Following severe spills in Tennessee and North Carolina where coal ash contaminated nearby rivers, the Obama administration published new regulations in 2015. The Obama-era rule set minimum performance standards for coal ash pits and landfills, requiring certain levels of environmental protection designed to prevent leaks and spills. It also required additional testing, monitoring, and reporting associated with groundwater contamination in the vicinity of stored coal ash. Recent testing required under the 2015 rule showed evidence of groundwater contamination at over 70 sites.

The new rule issued by the Trump EPA revises the 2015 regulations to allow owners of coal ash storage more time to comply with regulations, allow utilities increased flexibility in locating storage pits and landfills, allow groundwater monitoring to be suspended in certain cases, allow alternative protection standards in certain cases, modify the corrective action required in instances where standards are violated, and allow state officials more discretion in certifying compliance.

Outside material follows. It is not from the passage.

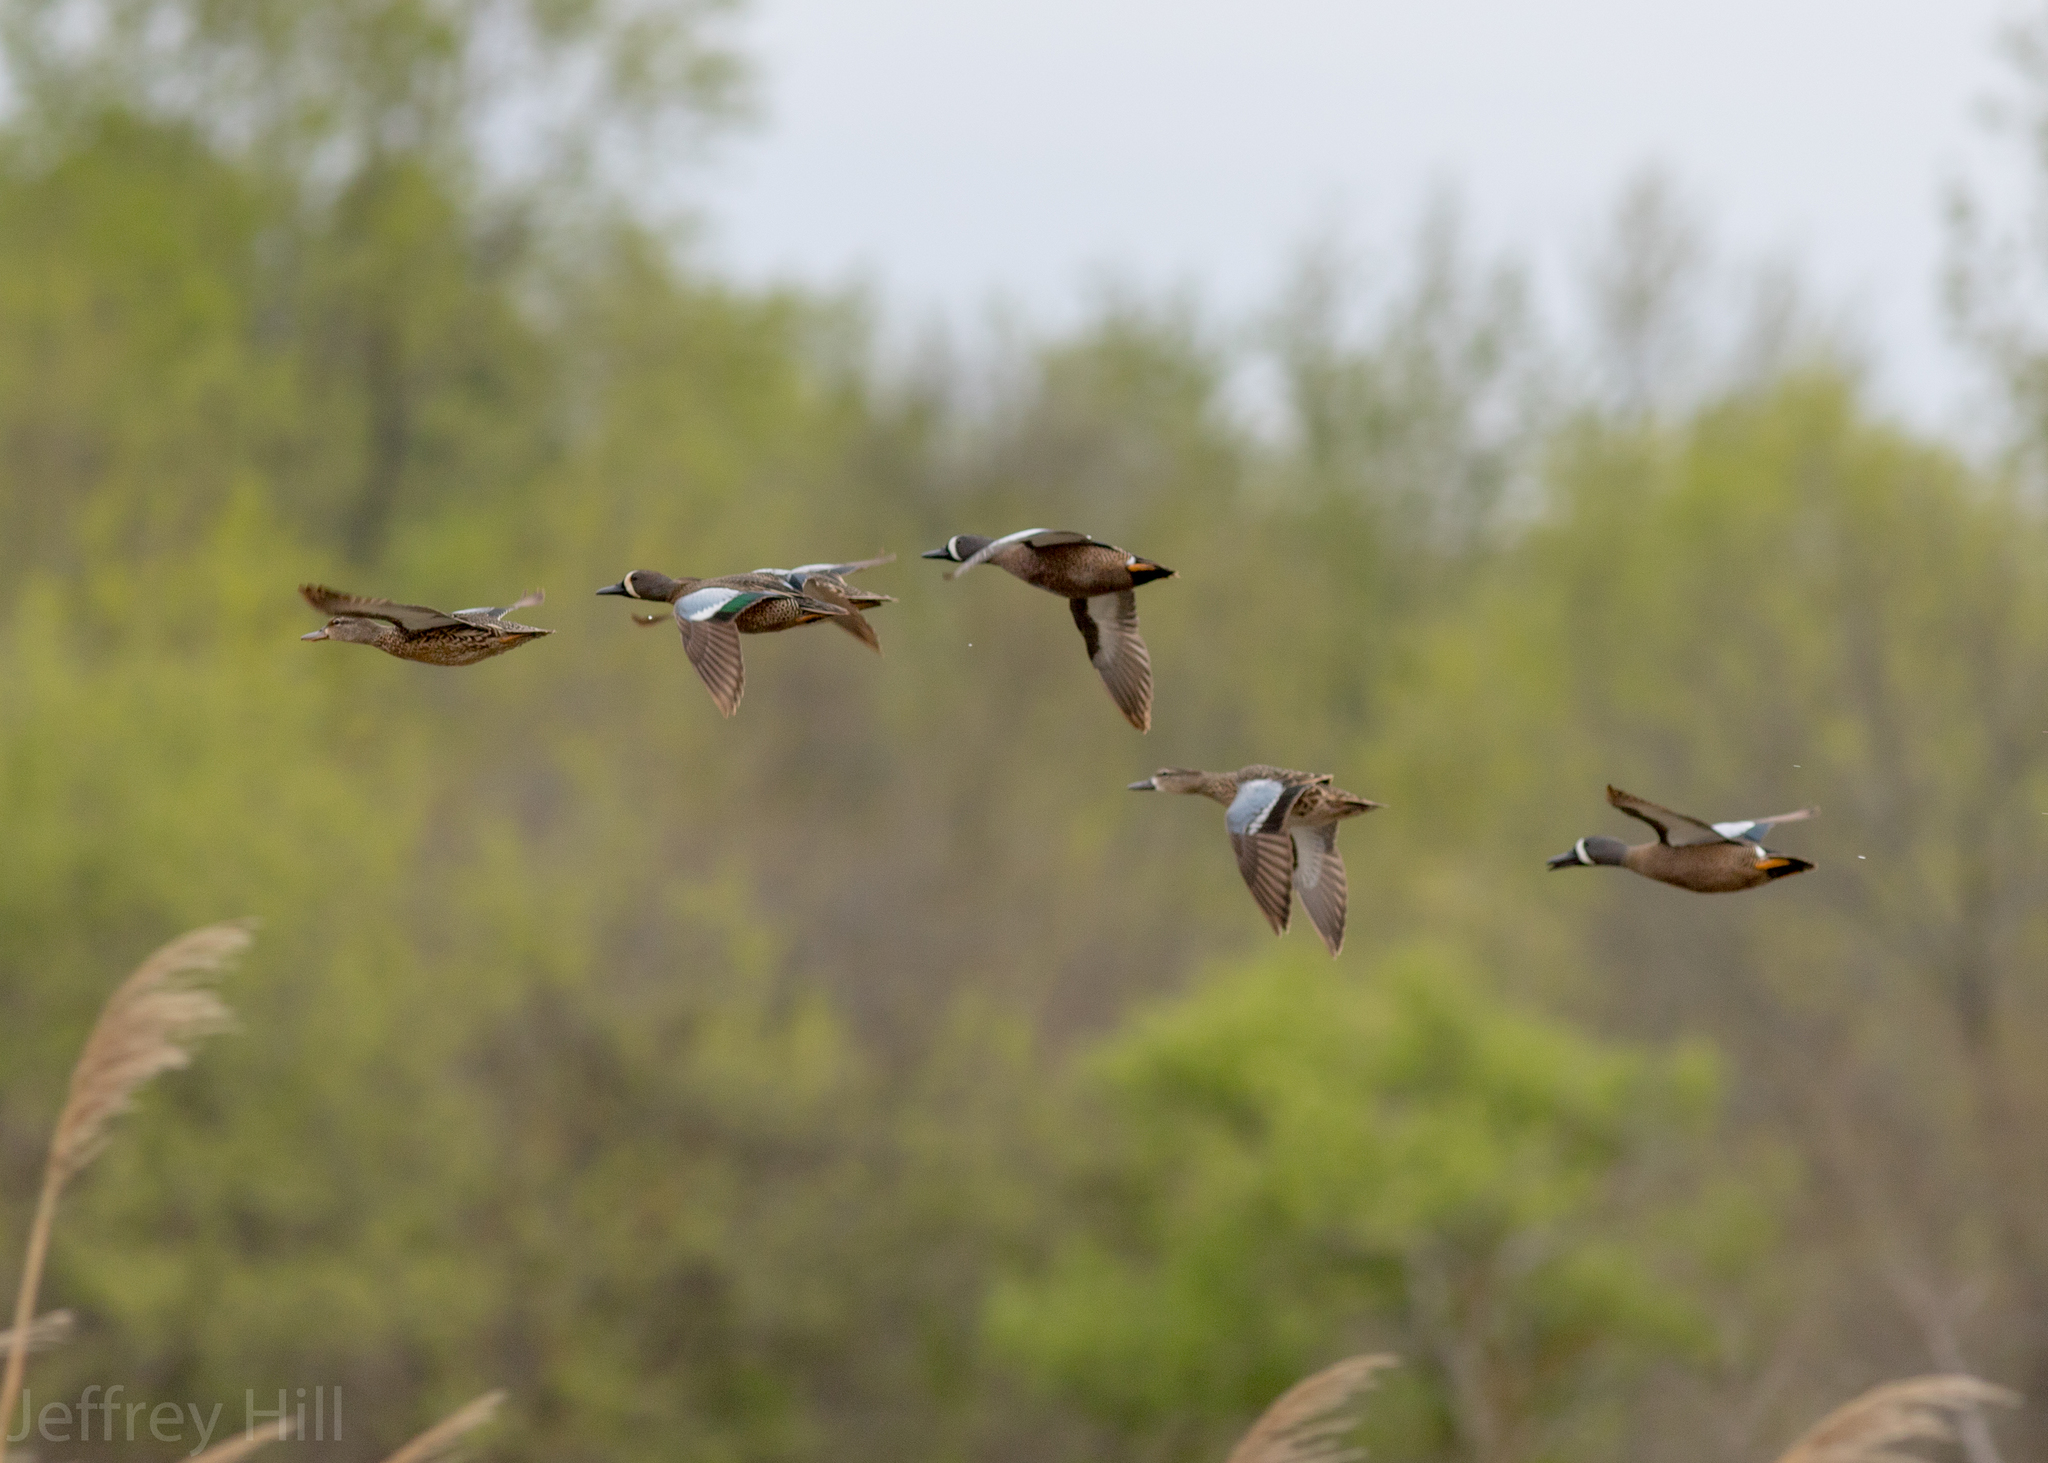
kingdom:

According to the EPA, the changes are designed to give states additional flexibility in regulatory compliance and reduce compliance costs for utilities by up to $100 million per year. However, environmental NGOs are concerned that the modifications in the Proposed Rule will lead to less stringent monitoring of coal ash storage, less effective corrective measures in the event that problems arise, and continued health impacts on nearby communities.